As an applicable example, Facebook relies on many independent variables to determine which content users are most likely to engage with. Research indicates that Facebook “knows” roughly 200 different factors (the independent variables, in this case) about their users, though not all come into play at any given time (For instance, one’s interest in sports teams may not correlate at all to one’s proclivity to like a cat video, though if the data were to show a correlation, it might.) The given variables would be juxtaposed with the number of “observations” (how many people share these same independent variables) to predict a likelihood of engagement.
Time Series Analysis
In time series models, data scientists attempt to predict future results, based on events within the past. Here again, recommendations vary. The simplest way to think about time-series data is that you must have equally as much data from the past to predict the same distance into the future. Said differently, revenue projections for a year from now for a company that is less than a year old will be far less accurate than those for a company with multiple years of data.
However, if one is only attempting to predict average sales for a given day of the week (and the business is not subject to seasonality), even a few week’s worth of data could be useful enough to begin to train the model.
Image Classification
Models relying upon image classification often rely upon datasets of thousands of images, though as described above, much of this has to do with the required error tolerance, as many of the applications for image classification require a high degree of accuracy.
Likewise, models relying on text analysis are also quite data-dependent and resource-intensive.
The combination of the type of model and the factors required within the model aptly suggest that current artificial intelligence often requires massive amounts of data to be useful. Fortunately, this may not be the case in the future.
The Future of Artificial Intelligence: Mimicking Human Reasoning
While accurate results via machine learning require more data, pressures related to privacy are increasingly throttling both the use and access to this data. There’s no greater example of this than changes within the digital advertising space, where companies like Facebook and Google are now feeling massive pressure to both collect and use less information about us.
Concerns about the privacy of data coupled with the inherent weaknesses of models without sufficient or reliable data are giving way to new sorts of artificial intelligence that researchers explain will more accurately reflect how true human intelligence works.
These so-called top-down approaches claim to be faster, more flexible, and require fewer data points than their bottom-up counterparts. Moreover, early tests from this new age of artificial intelligence have at times been astonishing, with far more accurate results being generated with far less data.

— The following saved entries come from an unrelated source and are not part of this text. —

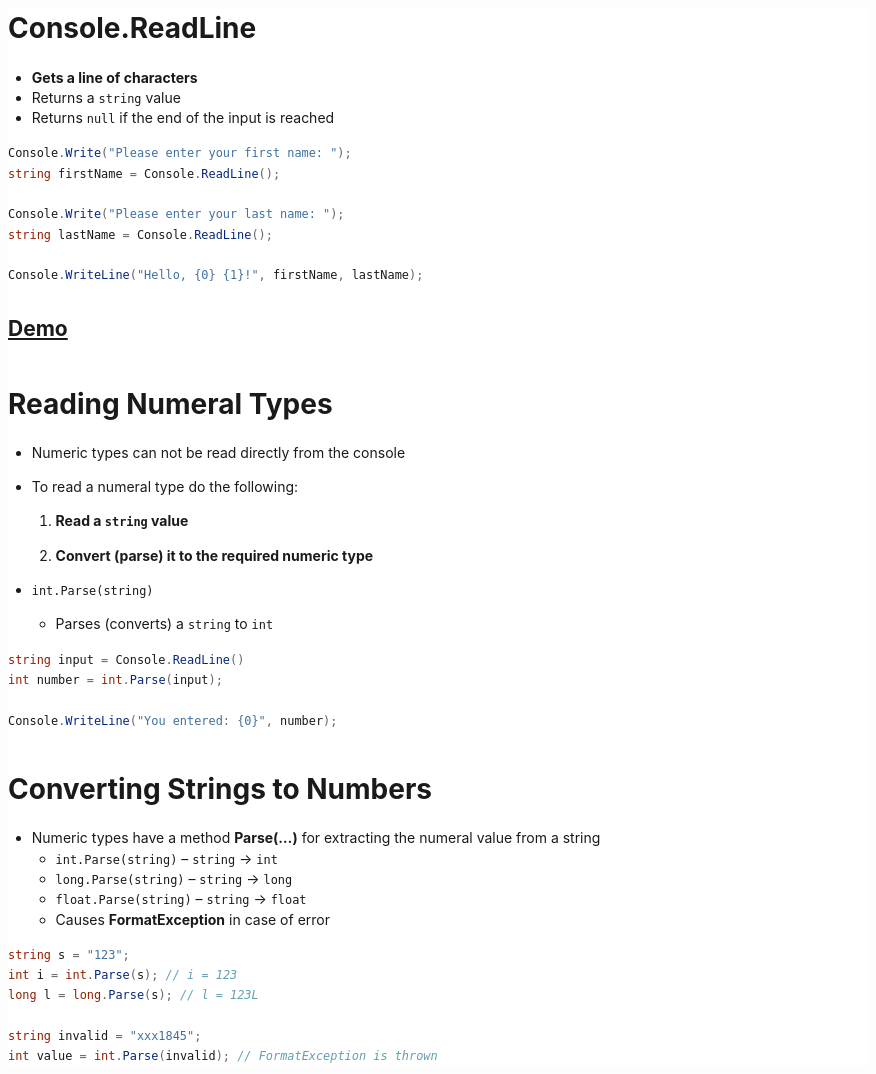 

# <a id="strings"></a>Console.ReadLine
- **Gets a line of characters**
- Returns a `string` value
- Returns `null` if the end of the input is reached

```cs
Console.Write("Please enter your first name: ");
string firstName = Console.ReadLine();

Console.Write("Please enter your last name: ");
string lastName = Console.ReadLine();

Console.WriteLine("Hello, {0} {1}!", firstName, lastName);
```





## [Demo](https://github.com/TelerikAcademy/CSharp-Part-1/tree/master/Topics/04.%20Console-In-and-Out/demos/ReadingStrings)



# <a id="numeral"></a>Reading Numeral Types
- Numeric types can not be read directly from the console
- To read a numeral type do the following:

  1. **Read a `string` value**

  2. **Convert (parse) it to the required numeric type**
- `int.Parse(string)`
  - Parses (converts) a `string` to `int`

```cs
string input = Console.ReadLine()
int number = int.Parse(input);

Console.WriteLine("You entered: {0}", number);
```


# Converting Strings to Numbers
- Numeric types have a method **Parse(…)** for extracting the numeral value from a string
  - `int.Parse(string)` – `string` &rarr; `int`
  - `long.Parse(string)` – `string` &rarr; `long`
  - `float.Parse(string)` – `string` &rarr; `float`
  - Causes **FormatException** in case of error

```cs
string s = "123";
int i = int.Parse(s); // i = 123
long l = long.Parse(s); // l = 123L

string invalid = "xxx1845";
int value = int.Parse(invalid); // FormatException is thrown
```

While artificial intelligence that is more conducive to privacy and less reliant on massive datasets will benefit everyone, the most dramatic impacts might be found in applications where big data simply hasn’t existed, previously. For every enterprise organization with tens of thousands of users, there are hundreds of small to medium-sized companies that have been unable to take advantage of AI, simply because existing models are generally ineffective with small data.
Ironically, then, the biggest thing in artificial intelligence over the next couple of years could likely be the rise of small data.